By Talon Paul
As the Israelites are preparing to finally enter the Promised Land after 40 years of wandering in the wilderness, God commands them in 33:52 to “drive out all the inhabitants of the land” (not kill them all) and “destroy all their molten images and demolish their high places.” The very first thing that God commands them to do after driving out everybody is to completely destroy their false gods. God wants nothing but Himself as the divine authority of the Israelites’ lives, and He wants only Himself as the divine authority of our lives as well.
YHWH God says in v. 55 and 56 that if they do not do these things, then those people and their false gods will trouble them in the land. As we know from the rest of the story, the Israelites did not listen and they suffered the consequences for not obeying. They later on begin to follow these false gods and God punishes them for their actions.
But just like the Israelites who needed to clear out the ‘garbage’ of the Promised Land before inheriting it, we as Christians need to do the same. We need to take out the ‘false gods’ in our lives, whether that be a bad relationship, an obsession, an addiction, or anything that keeps us from giving complete devotion to our Heavenly Father. If we don’t, those things can come back and trouble us for the rest of our lives, just like they did to the Israelites. We need to be diligent and active in removing the ‘garbage’ from our life so we can give everything that we are to our Heavenly Father and His son Jesus.
By Talon Paul
In Numbers 18-20, most of us have gotten bored of all the sacrifice talk and all the specifics that the priests had to perform to make these sacrifices. There is also detail given to what happens when someone touches a dead body, purification, and everything else that just does not apply to us today. However, beyond all of these historical specifics, there is a tragic story in chapter 20 for Moses and Aaron.
Moses and Aaron are commanded to speak to a rock in order to produce water for the Israelites (v.8), but instead, they hit the rock with a staff (v.11). This was an act of disobedience and disbelief (v.12). Because of these actions, both Moses and Aaron are forbidden to enter the Promised Land.
Let this serve as a fair reminder for us as well. If we do not have full and complete trust in God and His plan for salvation, and if we do not obey His Son (see John 3:36), we will not enter the Promised Land (Kingdom of God) either. God demands our full obedience and trust, even when we are frustrated and things don’t quite make sense. We must have absolute faith in Him because He has something greater in store for us, rather than disobeying Him.
Sunday, September 4 – Start of Week 7
By Talon Paul
After the Israelites have been freed from their slavery in Egypt by God Almighty (see Ex. 3-14), the Israelites are on their way through the desert towards the land that God promised to Abraham and his descendants (see Gen. 12). However, along this brutal journey, the Israelites become hungry, angry, and resentful of their God. In chapter 13, the Israelites are within distance of the Promised Land and send spies to see how the land looks, and if they are able to overcome it. Two out of the twelve spies believe that God will give them this land, while the other ten are fearful and not trusting of God. It gets so bad that the Israelites start to miss their past life in Egyptian slavery! (see 14:3-4)
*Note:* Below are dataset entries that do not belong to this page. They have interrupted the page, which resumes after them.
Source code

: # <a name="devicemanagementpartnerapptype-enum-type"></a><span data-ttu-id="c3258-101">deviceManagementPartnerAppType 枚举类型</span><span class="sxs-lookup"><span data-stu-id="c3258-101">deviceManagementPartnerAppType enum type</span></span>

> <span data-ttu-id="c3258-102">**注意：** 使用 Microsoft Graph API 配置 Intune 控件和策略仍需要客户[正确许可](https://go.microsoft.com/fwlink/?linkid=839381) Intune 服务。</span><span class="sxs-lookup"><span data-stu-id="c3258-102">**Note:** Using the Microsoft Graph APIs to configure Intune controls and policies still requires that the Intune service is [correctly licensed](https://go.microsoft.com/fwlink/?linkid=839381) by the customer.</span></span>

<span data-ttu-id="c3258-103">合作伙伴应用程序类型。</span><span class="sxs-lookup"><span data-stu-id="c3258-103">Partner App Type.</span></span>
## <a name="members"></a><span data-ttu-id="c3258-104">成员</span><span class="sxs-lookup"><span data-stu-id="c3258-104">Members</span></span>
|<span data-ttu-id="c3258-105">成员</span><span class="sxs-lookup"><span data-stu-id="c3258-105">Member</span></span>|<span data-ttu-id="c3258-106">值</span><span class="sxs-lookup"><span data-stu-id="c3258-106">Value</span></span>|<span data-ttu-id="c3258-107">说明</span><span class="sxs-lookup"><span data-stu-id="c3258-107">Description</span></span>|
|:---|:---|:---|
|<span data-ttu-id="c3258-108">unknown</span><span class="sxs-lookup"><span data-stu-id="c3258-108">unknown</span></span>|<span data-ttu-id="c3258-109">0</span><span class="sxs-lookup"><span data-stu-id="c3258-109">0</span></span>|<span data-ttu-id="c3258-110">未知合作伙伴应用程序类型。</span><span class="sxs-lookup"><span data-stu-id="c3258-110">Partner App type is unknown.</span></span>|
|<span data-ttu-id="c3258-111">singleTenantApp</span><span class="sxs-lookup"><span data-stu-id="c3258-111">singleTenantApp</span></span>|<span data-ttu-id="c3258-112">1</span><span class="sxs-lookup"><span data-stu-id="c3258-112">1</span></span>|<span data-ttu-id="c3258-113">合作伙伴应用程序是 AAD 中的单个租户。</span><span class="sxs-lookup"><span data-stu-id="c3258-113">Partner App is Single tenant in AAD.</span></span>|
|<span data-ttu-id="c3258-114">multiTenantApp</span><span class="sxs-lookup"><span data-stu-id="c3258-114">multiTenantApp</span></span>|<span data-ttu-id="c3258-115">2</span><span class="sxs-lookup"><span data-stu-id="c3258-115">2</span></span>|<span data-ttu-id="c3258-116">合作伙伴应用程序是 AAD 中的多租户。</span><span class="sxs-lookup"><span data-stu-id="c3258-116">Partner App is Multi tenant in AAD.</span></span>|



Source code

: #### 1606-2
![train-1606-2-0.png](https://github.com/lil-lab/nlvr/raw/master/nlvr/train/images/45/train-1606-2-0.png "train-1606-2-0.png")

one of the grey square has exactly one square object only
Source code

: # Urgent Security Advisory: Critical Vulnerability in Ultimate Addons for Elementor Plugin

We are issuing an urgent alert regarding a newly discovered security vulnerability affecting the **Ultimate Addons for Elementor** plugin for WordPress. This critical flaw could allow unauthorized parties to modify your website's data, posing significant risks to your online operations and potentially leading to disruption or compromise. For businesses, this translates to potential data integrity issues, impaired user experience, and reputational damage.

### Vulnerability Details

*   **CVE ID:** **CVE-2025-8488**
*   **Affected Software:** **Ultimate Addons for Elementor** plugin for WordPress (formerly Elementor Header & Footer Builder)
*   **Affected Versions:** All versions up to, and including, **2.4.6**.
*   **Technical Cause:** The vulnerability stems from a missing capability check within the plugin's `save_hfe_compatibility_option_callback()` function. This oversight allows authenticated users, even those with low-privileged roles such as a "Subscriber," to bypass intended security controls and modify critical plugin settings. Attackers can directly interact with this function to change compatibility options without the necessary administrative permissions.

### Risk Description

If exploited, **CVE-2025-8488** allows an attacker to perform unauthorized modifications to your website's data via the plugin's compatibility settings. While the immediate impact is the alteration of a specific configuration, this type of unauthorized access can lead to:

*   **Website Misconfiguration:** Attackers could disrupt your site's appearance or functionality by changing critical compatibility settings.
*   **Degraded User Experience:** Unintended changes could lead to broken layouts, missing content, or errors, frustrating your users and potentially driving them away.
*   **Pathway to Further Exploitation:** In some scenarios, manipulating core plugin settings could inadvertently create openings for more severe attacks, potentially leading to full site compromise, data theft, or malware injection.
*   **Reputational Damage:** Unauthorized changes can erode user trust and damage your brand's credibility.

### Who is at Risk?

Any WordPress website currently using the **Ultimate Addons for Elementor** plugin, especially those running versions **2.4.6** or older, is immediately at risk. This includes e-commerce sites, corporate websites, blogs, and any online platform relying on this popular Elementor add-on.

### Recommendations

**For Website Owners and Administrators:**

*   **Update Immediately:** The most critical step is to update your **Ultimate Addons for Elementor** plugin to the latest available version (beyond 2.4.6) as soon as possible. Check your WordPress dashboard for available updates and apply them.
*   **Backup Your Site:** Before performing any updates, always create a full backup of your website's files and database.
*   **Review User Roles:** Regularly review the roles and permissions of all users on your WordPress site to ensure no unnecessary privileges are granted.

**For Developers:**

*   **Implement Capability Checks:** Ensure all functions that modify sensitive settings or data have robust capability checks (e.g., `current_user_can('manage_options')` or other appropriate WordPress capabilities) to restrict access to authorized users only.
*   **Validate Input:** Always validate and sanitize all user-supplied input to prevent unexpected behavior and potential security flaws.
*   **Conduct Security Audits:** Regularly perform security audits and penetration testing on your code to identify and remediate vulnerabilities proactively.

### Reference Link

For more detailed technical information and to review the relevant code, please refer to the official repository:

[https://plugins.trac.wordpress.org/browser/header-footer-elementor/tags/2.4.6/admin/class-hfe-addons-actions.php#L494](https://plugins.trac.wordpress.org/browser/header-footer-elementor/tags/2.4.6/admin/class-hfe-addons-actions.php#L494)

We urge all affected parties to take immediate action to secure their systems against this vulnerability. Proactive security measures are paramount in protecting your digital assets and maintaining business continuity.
Our Christian walk can be much the same as the Israelites’ journey. There are times when we question whether or not the promise of the Kingdom of God is worth all the hardships that we face. We sometimes become bitter and resentful of our God as well, although we know He has a better future planned for us. We sometimes look back and wonder if our lives before becoming Christian was easier and better for us too!
Let the Israelites’ story be a warning to us. They were unable to enter the Promised Land because they desired their past life more than God’s plan. I pray that we don’t fall into that same trap. Put your hope in God and His plans, especially when times seem rough. He has a better future in store for us; immortal life without pain or sorrow.